■ **Task details**:
Every line of the data should be written out exactly, with the pictures left out.

****************

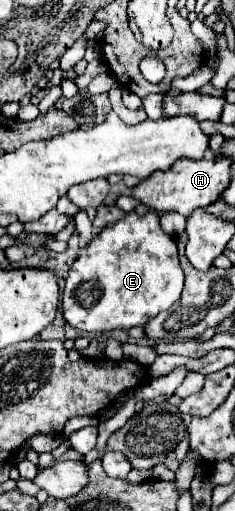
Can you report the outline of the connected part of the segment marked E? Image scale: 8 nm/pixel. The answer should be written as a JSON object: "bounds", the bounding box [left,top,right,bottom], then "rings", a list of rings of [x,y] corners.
{"bounds":[63,212,183,332],"rings":[[[129,212],[119,222],[105,226],[73,262],[63,294],[63,314],[73,328],[85,332],[127,330],[145,326],[147,320],[175,304],[181,292],[183,270],[175,238],[163,232],[155,212],[145,216]]]}

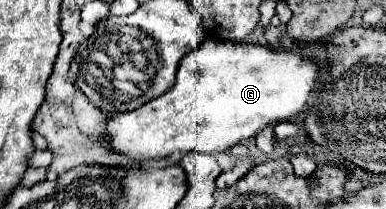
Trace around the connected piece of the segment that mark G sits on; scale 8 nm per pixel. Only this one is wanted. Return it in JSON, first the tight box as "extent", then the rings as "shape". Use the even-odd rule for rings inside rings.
{"extent":[104,38,316,162],"shape":[[[206,38],[200,48],[180,60],[176,82],[164,96],[138,110],[108,118],[104,146],[136,162],[160,160],[174,152],[226,152],[254,138],[262,128],[302,112],[316,76],[316,62],[302,60],[294,48],[272,50],[258,44]]]}

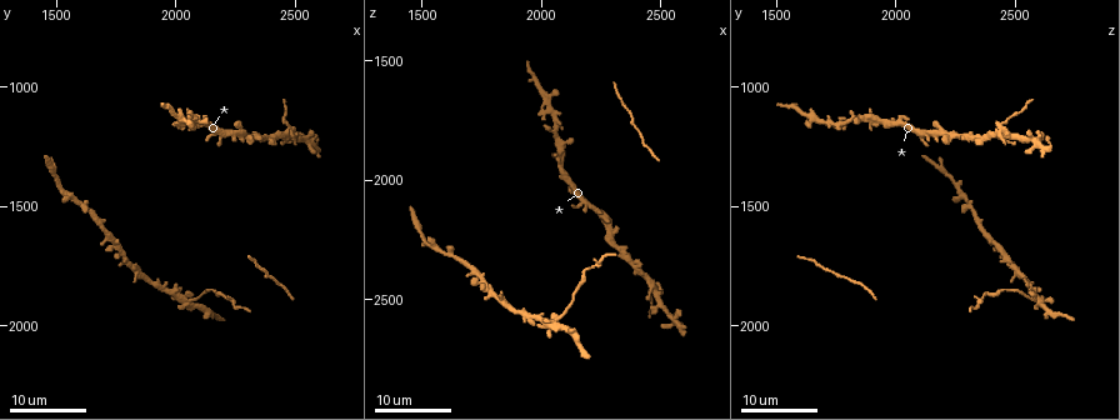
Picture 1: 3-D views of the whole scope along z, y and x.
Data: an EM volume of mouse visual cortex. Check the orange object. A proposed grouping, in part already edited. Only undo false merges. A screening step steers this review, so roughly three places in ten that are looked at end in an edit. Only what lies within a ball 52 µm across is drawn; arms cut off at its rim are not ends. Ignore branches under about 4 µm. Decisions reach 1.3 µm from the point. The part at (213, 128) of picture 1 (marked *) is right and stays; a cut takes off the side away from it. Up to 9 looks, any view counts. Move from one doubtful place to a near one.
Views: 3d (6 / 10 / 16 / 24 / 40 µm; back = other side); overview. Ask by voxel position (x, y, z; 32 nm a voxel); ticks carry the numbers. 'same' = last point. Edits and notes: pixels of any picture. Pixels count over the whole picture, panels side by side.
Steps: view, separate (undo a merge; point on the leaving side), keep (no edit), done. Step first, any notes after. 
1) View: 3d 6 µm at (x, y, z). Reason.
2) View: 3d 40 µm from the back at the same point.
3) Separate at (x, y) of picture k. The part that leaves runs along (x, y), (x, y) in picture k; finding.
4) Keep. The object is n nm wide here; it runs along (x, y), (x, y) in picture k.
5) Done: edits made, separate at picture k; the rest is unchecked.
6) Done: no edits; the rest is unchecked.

View: 3d 24 µm at (2030, 1140, 1650). Side arm on a straight run.

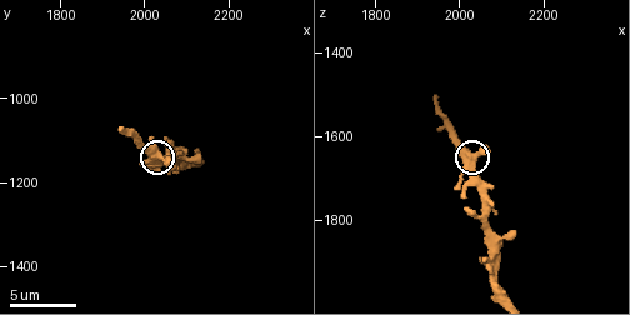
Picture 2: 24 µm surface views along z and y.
View: 3d 6 µm at (2035, 1135, 1650).

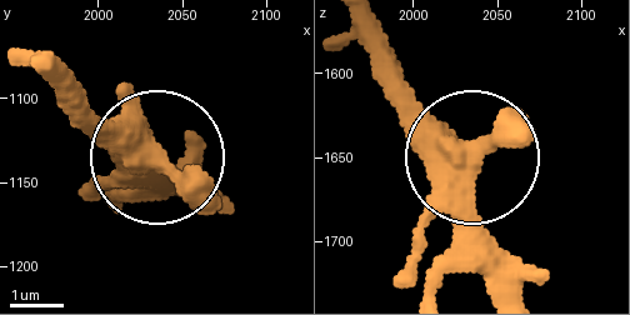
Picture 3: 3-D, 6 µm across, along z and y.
Keep. The side arm is 6 µm long; 3 arms meet here; one neuron here.

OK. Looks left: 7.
View: 3d 16 µm at (2460, 1150, 2440).

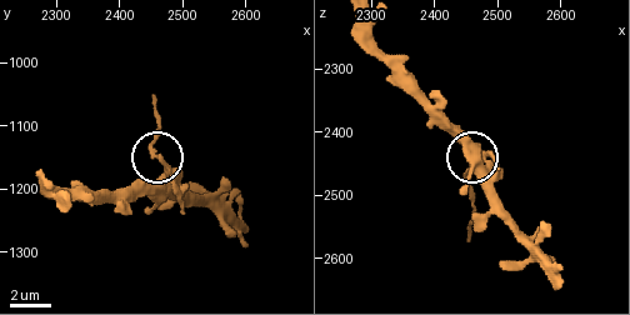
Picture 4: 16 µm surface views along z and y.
View: 3d 10 µm at the same point.

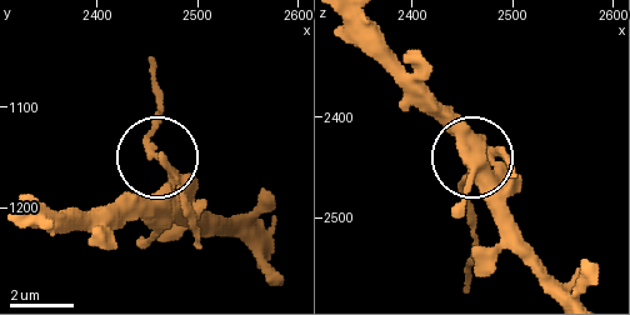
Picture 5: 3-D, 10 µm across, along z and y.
Separate at (149, 146) of picture 5. The object is 290 nm wide here; the part that leaves runs along (171, 174), (155, 150), (150, 59) in picture 5; two neurons meet here.

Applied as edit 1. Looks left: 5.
View: 3d 16 µm at (2050, 1890, 2580).

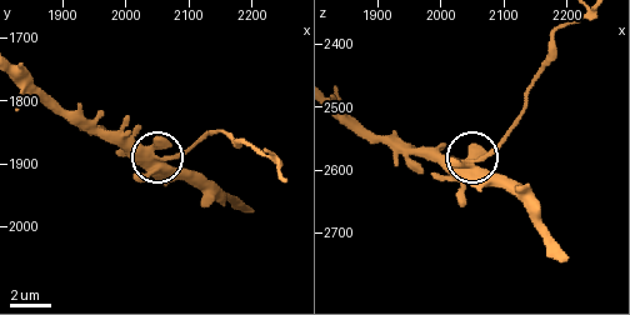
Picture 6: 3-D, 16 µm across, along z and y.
View: 3d 6 µm at (2065, 1895, 2585).

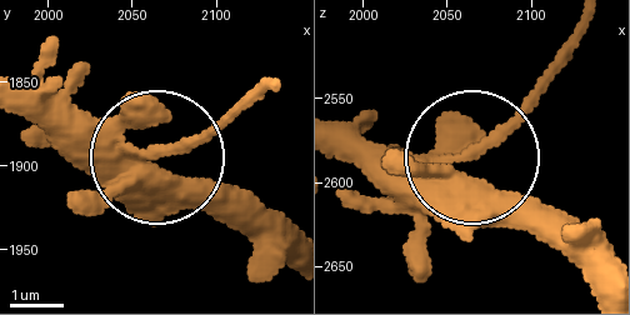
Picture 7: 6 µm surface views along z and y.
Separate at (203, 139) of picture 7. The part that leaves runs along (136, 149), (185, 144), (266, 81) in picture 7; two neurons meet here.

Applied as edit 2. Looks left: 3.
View: overview. Redraw.

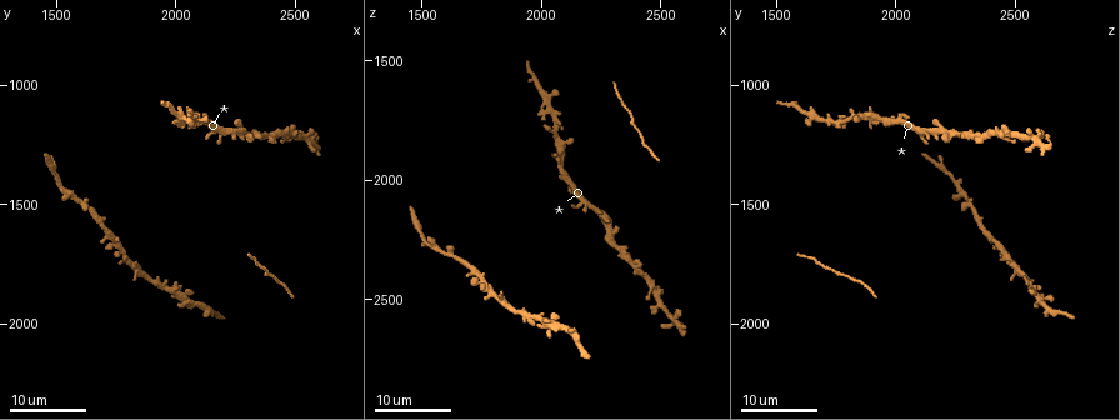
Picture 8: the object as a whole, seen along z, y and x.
View: 3d 16 µm at (1680, 1580, 2340). Two arms in line, one across.

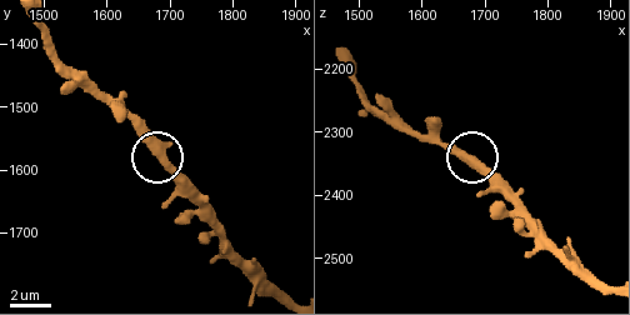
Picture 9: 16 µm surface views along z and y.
View: 3d 10 µm at (1690, 1580, 2355). Closer look.

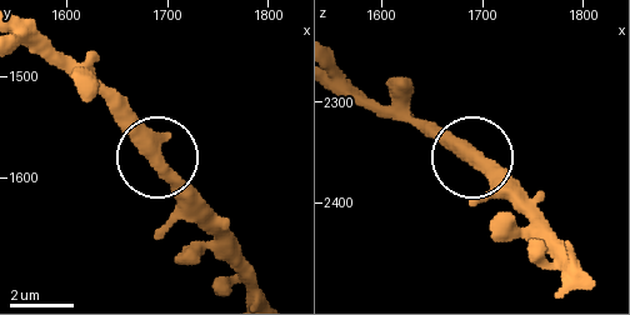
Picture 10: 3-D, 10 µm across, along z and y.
Keep. Continuous, no second neuron.

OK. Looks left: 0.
Done: edits made, separate at picture 5, separate at picture 7; the rest is unchecked.

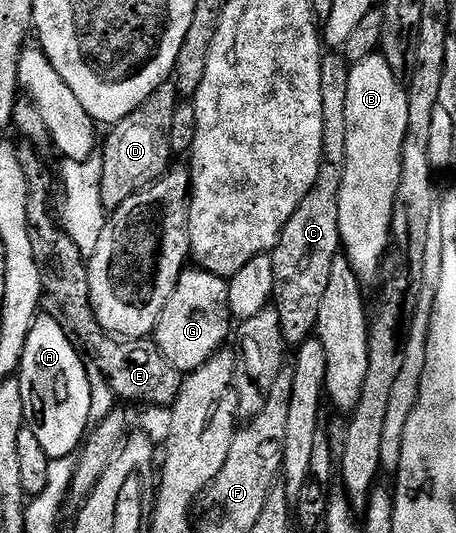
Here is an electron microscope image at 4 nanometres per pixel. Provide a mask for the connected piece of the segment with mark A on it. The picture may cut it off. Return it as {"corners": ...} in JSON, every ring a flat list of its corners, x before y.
{"corners":[[37,316,30,327,18,370,24,419,50,459,72,457,79,450,92,418,88,365,69,330,55,316,44,316]]}

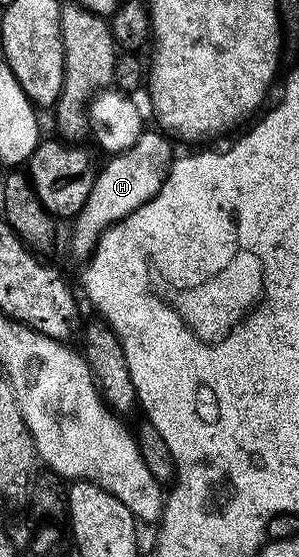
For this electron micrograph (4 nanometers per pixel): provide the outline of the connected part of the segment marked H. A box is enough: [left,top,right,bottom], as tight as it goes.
[70,128,175,259]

****************

■ **Response box**:
Can you report the outline of the connected part of the segment marked E? Image scale: 8 nm/pixel. The answer should be written as a JSON object: "bounds", the bounding box [left,top,right,bottom], then "rings", a list of rings of [x,y] corners.
{"bounds":[63,212,183,332],"rings":[[[129,212],[119,222],[105,226],[73,262],[63,294],[63,314],[73,328],[85,332],[127,330],[145,326],[147,320],[175,304],[181,292],[183,270],[175,238],[163,232],[155,212],[145,216]]]}

Trace around the connected piece of the segment that mark G sits on; scale 8 nm per pixel. Only this one is wanted. Return it in JSON, first the tight box as "extent", then the rings as "shape". Use the even-odd rule for rings inside rings.
{"extent":[104,38,316,162],"shape":[[[206,38],[200,48],[180,60],[176,82],[164,96],[138,110],[108,118],[104,146],[136,162],[160,160],[174,152],[226,152],[254,138],[262,128],[302,112],[316,76],[316,62],[302,60],[294,48],[272,50],[258,44]]]}

Picture 1: 3-D views of the whole scope along z, y and x.
Data: an EM volume of mouse visual cortex. Check the orange object. A proposed grouping, in part already edited. Only undo false merges. A screening step steers this review, so roughly three places in ten that are looked at end in an edit. Only what lies within a ball 52 µm across is drawn; arms cut off at its rim are not ends. Ignore branches under about 4 µm. Decisions reach 1.3 µm from the point. The part at (213, 128) of picture 1 (marked *) is right and stays; a cut takes off the side away from it. Up to 9 looks, any view counts. Move from one doubtful place to a near one.
Views: 3d (6 / 10 / 16 / 24 / 40 µm; back = other side); overview. Ask by voxel position (x, y, z; 32 nm a voxel); ticks carry the numbers. 'same' = last point. Edits and notes: pixels of any picture. Pixels count over the whole picture, panels side by side.
Steps: view, separate (undo a merge; point on the leaving side), keep (no edit), done. Step first, any notes after. 
1) View: 3d 6 µm at (x, y, z). Reason.
2) View: 3d 40 µm from the back at the same point.
3) Separate at (x, y) of picture k. The part that leaves runs along (x, y), (x, y) in picture k; finding.
4) Keep. The object is n nm wide here; it runs along (x, y), (x, y) in picture k.
5) Done: edits made, separate at picture k; the rest is unchecked.
6) Done: no edits; the rest is unchecked.

View: 3d 24 µm at (2030, 1140, 1650). Side arm on a straight run.

Picture 2: 24 µm surface views along z and y.
View: 3d 6 µm at (2035, 1135, 1650).

Picture 3: 3-D, 6 µm across, along z and y.
Keep. The side arm is 6 µm long; 3 arms meet here; one neuron here.

OK. Looks left: 7.
View: 3d 16 µm at (2460, 1150, 2440).

Picture 4: 16 µm surface views along z and y.
View: 3d 10 µm at the same point.

Picture 5: 3-D, 10 µm across, along z and y.
Separate at (149, 146) of picture 5. The object is 290 nm wide here; the part that leaves runs along (171, 174), (155, 150), (150, 59) in picture 5; two neurons meet here.

Applied as edit 1. Looks left: 5.
View: 3d 16 µm at (2050, 1890, 2580).

Picture 6: 3-D, 16 µm across, along z and y.
View: 3d 6 µm at (2065, 1895, 2585).

Picture 7: 6 µm surface views along z and y.
Separate at (203, 139) of picture 7. The part that leaves runs along (136, 149), (185, 144), (266, 81) in picture 7; two neurons meet here.

Applied as edit 2. Looks left: 3.
View: overview. Redraw.

Picture 8: the object as a whole, seen along z, y and x.
View: 3d 16 µm at (1680, 1580, 2340). Two arms in line, one across.

Picture 9: 16 µm surface views along z and y.
View: 3d 10 µm at (1690, 1580, 2355). Closer look.

Picture 10: 3-D, 10 µm across, along z and y.
Keep. Continuous, no second neuron.

OK. Looks left: 0.
Done: edits made, separate at picture 5, separate at picture 7; the rest is unchecked.

Here is an electron microscope image at 4 nanometres per pixel. Provide a mask for the connected piece of the segment with mark A on it. The picture may cut it off. Return it as {"corners": ...} in JSON, every ring a flat list of its corners, x before y.
{"corners":[[37,316,30,327,18,370,24,419,50,459,72,457,79,450,92,418,88,365,69,330,55,316,44,316]]}

For this electron micrograph (4 nanometers per pixel): provide the outline of the connected part of the segment marked H. A box is enough: [left,top,right,bottom], as tight as it goes.
[70,128,175,259]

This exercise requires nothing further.